After bathing Lucas with a wet washcloth, she said, Sprufera lifted Lucas out of the bed so she could change the sheet.
“At that moment, his hands started to shake,” she said. “He held him, and the tube he [Lucas] had in his mouth fell out. I looked at the monitor and the numbers started to drop. I didn’t understand at that moment what had happened. I watched as he tried to put the tube back in his mouth. He couldn’t, and he was so nervous that he went to another nurse and said something in her ear.”
Torres said the second nurse tried to get Lucas to breathe by using a manual resuscitator. “Then I heard ‘beep, beep, beep,’ ” she said. “I stepped back, and then more nurses came in and they stood around Lucas and started to work on him.”
Soon after, Torres said, a team of medical residents arrived, and one of them began CPR on Lucas, whose heart had stopped beating. A nurse placed cold towels around Lucas’ head, a common procedure to help reduce brain damage from a lack of oxygen.
“I remember that I started to pray,” Torres said.
She said that while the medical team worked to revive Lucas, Sprufera went to a corner of the room and began to cry.
Lucas’ medical record from the hospital shows that doctors issued an emergency code for respiratory failure at about 9:04 a.m., though Torres said several minutes had passed between the moment when the breathing tube was removed and the nurse began to use the manual resuscitator.
Medical records, provided by Torres’ attorney, show that Lucas was starved of oxygen for at least seven minutes and possibly as long as 13 minutes.
After doctors revived Lucas, they performed a tracheotomy to help him breathe and a gastrostomy to feed him through his stomach because he had stopped swallowing.
Doctors told Torres that Lucas’ condition was critical. “They didn’t know if he was going to live through the night,” she said. “They asked me what I wanted. I said I wanted a priest.”
Torres wanted her son baptized.
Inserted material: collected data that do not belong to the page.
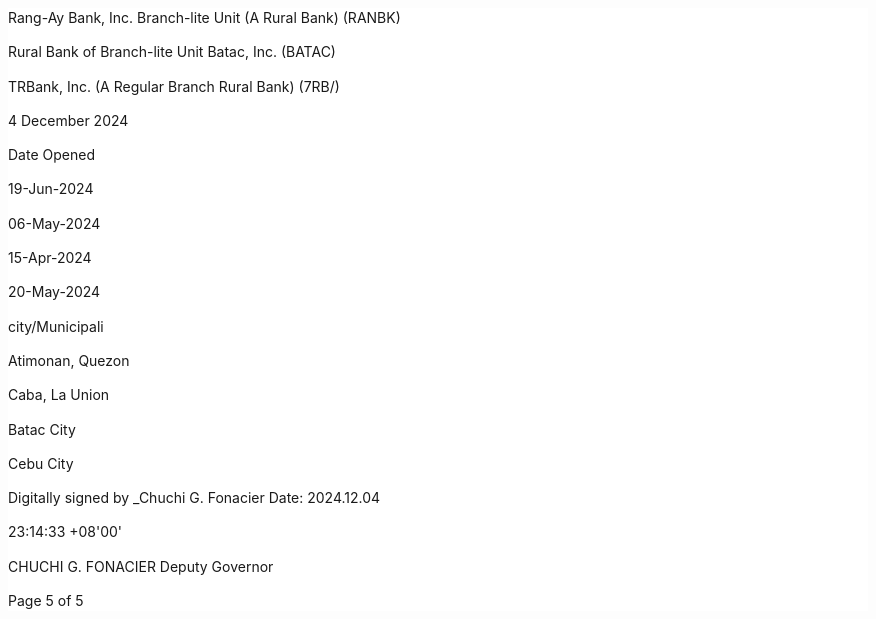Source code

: Rang-Ay Bank, Inc. Branch-lite Unit (A Rural Bank) (RANBK)

Rural Bank of Branch-lite Unit Batac, Inc. (BATAC)

TRBank, Inc. (A Regular Branch Rural Bank) (7RB/)

4 December 2024

Date Opened

19-Jun-2024

06-May-2024

15-Apr-2024

20-May-2024

city/Municipali

Atimonan, Quezon

Caba, La Union

Batac City

Cebu City

Digitally signed by _Chuchi G. Fonacier Date: 2024.12.04

23:14:33 +08'00'

CHUCHI G. FONACIER Deputy Governor

Page 5 of 5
She asked Sprufera to stand in as Lucas’ godfather.
“I asked him if he could please help me baptize him because I didn’t have anyone,” she said. “He said yes.”
About two months after the incident, Lucas went home from the hospital. A review of Lucas’ medical records by an independent doctor, which is required by Florida law in all medical malpractice lawsuits, states that the boy suffered a “global anoxic brain injury” as a result of his heart stopping and his inability to breathe.
Torres, who lives in Miami, said she quit her job at a concession shop in Miami International Airport to help care for Lucas.
More than two years later, Torres said, Lucas cannot walk on his own and he hardly speaks. He needs around-the-clock care from a nurse, and he is still fed through a tube in his stomach.
“I have a lot of anger,” Torres said.
“Our life has changed totally,” said Jorge Navarro, Lucas’ dad. “He can’t do lots of things that would be normal. He doesn’t eat. He runs and falls. He doesn’t talk. A 2-year-old should talk. He needs a lot of therapy, and we still don’t know what the future holds.”